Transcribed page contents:
# # # # #

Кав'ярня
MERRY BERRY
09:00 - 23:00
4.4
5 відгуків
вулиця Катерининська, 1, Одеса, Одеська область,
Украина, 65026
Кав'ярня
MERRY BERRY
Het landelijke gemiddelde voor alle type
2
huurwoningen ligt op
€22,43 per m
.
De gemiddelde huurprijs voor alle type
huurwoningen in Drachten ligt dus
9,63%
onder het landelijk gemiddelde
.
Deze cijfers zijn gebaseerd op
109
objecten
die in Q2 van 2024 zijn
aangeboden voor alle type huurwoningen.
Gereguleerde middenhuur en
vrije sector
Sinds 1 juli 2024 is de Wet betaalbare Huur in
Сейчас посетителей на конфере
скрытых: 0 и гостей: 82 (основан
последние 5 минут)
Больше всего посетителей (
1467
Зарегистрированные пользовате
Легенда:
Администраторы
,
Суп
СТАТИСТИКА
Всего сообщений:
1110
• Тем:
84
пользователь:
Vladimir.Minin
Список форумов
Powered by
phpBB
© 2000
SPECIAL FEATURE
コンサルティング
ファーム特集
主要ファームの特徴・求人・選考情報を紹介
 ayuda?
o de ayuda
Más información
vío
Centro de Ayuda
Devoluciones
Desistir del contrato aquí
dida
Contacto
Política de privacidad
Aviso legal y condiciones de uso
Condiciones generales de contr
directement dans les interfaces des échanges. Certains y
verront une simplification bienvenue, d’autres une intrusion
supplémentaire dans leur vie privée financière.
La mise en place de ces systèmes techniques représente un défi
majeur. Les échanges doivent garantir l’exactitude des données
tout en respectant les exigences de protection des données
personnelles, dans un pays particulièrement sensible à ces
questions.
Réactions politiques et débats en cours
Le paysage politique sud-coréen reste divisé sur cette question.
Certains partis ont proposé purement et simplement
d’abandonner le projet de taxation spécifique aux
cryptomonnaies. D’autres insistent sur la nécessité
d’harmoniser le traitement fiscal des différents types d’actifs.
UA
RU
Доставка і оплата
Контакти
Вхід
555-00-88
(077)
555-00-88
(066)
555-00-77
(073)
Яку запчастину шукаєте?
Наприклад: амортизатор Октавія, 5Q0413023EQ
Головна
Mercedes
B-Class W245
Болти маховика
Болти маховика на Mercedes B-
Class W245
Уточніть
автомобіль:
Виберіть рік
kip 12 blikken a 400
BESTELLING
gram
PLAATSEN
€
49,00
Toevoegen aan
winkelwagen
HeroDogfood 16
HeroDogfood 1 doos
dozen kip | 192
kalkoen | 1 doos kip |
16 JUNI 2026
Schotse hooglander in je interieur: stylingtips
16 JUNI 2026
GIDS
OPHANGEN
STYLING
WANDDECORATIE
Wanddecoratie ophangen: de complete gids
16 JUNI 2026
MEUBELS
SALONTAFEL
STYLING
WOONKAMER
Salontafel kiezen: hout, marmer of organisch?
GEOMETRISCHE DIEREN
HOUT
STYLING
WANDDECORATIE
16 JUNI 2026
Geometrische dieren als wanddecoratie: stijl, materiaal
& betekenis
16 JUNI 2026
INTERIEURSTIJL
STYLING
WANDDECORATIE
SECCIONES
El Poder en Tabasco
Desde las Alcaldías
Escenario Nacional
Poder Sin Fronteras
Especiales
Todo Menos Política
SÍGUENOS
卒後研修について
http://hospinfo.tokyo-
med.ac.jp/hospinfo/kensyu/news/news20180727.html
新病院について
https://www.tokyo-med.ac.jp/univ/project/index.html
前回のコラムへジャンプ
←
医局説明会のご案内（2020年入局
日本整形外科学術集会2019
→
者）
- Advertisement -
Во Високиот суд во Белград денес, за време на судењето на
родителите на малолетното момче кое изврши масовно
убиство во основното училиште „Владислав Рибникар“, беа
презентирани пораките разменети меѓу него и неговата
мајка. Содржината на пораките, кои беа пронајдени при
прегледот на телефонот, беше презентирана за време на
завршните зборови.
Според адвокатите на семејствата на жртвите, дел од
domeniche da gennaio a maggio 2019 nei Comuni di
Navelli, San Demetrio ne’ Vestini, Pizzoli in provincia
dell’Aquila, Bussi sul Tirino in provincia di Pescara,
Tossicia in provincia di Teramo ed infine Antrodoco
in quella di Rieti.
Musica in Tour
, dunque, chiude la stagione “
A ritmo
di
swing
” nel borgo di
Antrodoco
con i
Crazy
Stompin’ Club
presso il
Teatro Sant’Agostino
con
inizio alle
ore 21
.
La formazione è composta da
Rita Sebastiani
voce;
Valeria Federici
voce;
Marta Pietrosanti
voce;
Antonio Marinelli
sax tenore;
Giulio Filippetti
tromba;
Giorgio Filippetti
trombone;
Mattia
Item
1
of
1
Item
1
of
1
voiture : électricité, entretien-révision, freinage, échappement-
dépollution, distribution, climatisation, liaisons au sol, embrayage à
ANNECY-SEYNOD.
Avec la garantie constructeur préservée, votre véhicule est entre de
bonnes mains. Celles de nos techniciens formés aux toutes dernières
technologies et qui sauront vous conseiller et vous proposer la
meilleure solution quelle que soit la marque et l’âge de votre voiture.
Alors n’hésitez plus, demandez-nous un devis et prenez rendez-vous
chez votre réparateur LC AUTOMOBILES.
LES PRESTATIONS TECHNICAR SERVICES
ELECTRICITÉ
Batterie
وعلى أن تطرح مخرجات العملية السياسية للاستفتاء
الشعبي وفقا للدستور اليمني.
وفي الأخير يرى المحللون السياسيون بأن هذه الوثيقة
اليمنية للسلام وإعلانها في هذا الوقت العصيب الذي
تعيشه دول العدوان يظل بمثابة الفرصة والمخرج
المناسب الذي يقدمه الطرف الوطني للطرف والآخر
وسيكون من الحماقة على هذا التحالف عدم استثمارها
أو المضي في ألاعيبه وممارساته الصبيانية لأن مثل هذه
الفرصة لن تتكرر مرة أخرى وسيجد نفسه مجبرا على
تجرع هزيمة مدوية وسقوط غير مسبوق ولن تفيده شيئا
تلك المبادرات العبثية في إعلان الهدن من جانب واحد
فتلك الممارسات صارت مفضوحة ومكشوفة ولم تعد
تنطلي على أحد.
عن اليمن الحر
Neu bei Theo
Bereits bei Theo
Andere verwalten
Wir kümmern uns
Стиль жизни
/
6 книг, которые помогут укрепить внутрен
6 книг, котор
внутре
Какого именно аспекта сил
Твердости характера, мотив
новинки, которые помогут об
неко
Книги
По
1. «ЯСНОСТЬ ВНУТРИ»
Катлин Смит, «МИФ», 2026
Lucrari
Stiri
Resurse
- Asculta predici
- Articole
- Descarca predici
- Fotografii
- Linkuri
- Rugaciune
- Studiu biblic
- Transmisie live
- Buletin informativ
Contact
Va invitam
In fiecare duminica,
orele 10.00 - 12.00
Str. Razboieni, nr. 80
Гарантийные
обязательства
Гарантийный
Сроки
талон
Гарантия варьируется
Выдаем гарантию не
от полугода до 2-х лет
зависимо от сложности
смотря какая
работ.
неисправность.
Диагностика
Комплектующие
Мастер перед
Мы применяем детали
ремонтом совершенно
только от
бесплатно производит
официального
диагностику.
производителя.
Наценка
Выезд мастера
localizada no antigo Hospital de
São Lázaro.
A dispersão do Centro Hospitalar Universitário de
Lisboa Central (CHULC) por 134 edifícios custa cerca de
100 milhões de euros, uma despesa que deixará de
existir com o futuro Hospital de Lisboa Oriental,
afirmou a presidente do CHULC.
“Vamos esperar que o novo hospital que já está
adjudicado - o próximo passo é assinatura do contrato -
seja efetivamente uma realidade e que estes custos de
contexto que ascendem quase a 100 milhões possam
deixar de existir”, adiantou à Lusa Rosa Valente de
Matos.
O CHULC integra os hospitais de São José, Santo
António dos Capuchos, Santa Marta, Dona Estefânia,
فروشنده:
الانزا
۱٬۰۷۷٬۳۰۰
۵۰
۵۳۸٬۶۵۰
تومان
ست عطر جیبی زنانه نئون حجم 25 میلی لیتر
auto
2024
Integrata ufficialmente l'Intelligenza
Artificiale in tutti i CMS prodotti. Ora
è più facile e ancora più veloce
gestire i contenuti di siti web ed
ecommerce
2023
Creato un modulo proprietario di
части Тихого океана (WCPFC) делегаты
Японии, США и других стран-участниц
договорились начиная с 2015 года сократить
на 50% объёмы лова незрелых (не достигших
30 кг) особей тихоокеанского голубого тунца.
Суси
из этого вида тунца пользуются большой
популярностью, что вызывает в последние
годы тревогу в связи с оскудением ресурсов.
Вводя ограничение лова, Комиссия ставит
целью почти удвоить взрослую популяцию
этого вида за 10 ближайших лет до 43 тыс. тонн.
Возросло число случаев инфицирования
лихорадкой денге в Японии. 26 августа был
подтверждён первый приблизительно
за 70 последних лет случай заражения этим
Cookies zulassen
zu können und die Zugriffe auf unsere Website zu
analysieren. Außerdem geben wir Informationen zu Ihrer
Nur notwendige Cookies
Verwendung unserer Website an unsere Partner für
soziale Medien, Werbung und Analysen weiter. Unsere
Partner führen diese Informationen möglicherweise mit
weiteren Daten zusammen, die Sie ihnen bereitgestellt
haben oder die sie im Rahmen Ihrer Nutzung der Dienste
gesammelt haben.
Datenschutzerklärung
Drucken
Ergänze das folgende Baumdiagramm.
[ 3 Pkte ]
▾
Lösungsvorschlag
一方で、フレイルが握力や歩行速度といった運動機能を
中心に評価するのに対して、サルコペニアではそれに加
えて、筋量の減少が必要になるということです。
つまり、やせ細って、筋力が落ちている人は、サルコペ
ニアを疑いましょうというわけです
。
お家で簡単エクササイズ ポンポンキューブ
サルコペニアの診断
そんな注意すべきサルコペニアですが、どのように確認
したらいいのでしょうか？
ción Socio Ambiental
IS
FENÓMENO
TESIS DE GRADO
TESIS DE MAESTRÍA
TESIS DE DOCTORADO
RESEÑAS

# # # # #

Problem description ▸
Copy the material verbatim from its first line through the line containing "cryptomonnaies. D’autres insistent", including both of those lines.

Task solution ▸
Кав'ярня
MERRY BERRY
09:00 - 23:00
4.4
5 відгуків
вулиця Катерининська, 1, Одеса, Одеська область,
Украина, 65026
Кав'ярня
MERRY BERRY
Het landelijke gemiddelde voor alle type
2
huurwoningen ligt op
€22,43 per m
.
De gemiddelde huurprijs voor alle type
huurwoningen in Drachten ligt dus
9,63%
onder het landelijk gemiddelde
.
Deze cijfers zijn gebaseerd op
109
objecten
die in Q2 van 2024 zijn
aangeboden voor alle type huurwoningen.
Gereguleerde middenhuur en
vrije sector
Sinds 1 juli 2024 is de Wet betaalbare Huur in
Сейчас посетителей на конфере
скрытых: 0 и гостей: 82 (основан
последние 5 минут)
Больше всего посетителей (
1467
Зарегистрированные пользовате
Легенда:
Администраторы
,
Суп
СТАТИСТИКА
Всего сообщений:
1110
• Тем:
84
пользователь:
Vladimir.Minin
Список форумов
Powered by
phpBB
© 2000
SPECIAL FEATURE
コンサルティング
ファーム特集
主要ファームの特徴・求人・選考情報を紹介
 ayuda?
o de ayuda
Más información
vío
Centro de Ayuda
Devoluciones
Desistir del contrato aquí
dida
Contacto
Política de privacidad
Aviso legal y condiciones de uso
Condiciones generales de contr
directement dans les interfaces des échanges. Certains y
verront une simplification bienvenue, d’autres une intrusion
supplémentaire dans leur vie privée financière.
La mise en place de ces systèmes techniques représente un défi
majeur. Les échanges doivent garantir l’exactitude des données
tout en respectant les exigences de protection des données
personnelles, dans un pays particulièrement sensible à ces
questions.
Réactions politiques et débats en cours
Le paysage politique sud-coréen reste divisé sur cette question.
Certains partis ont proposé purement et simplement
d’abandonner le projet de taxation spécifique aux
cryptomonnaies. D’autres insistent sur la nécessité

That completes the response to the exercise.